PROBLEM DESCRIPTION | Return word for word the lines of the listing below, starting at its first line and ending at the line that contains "2019, 204 senior", with both ends included. Leave the pictures out of your answer.

+++

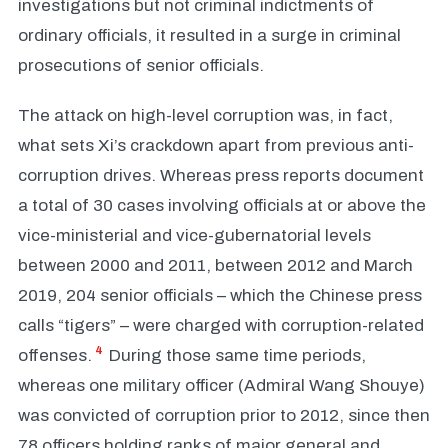
investigations but not criminal indictments of
ordinary officials, it resulted in a surge in criminal
prosecutions of senior officials.
The attack on high-level corruption was, in fact,
what sets Xi’s crackdown apart from previous anti-
corruption drives. Whereas press reports document
a total of 30 cases involving officials at or above the
vice-ministerial and vice-gubernatorial levels
between 2000 and 2011, between 2012 and March
2019, 204 senior officials – which the Chinese press
calls “tigers” – were charged with corruption-related
4
offenses.
During those same time periods,
whereas one military officer (Admiral Wang Shouye)
was convicted of corruption prior to 2012, since then
78 officers holding ranks of major general and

+++

RESULT OF THIS TASK |
investigations but not criminal indictments of
ordinary officials, it resulted in a surge in criminal
prosecutions of senior officials.
The attack on high-level corruption was, in fact,
what sets Xi’s crackdown apart from previous anti-
corruption drives. Whereas press reports document
a total of 30 cases involving officials at or above the
vice-ministerial and vice-gubernatorial levels
between 2000 and 2011, between 2012 and March
2019, 204 senior officials – which the Chinese press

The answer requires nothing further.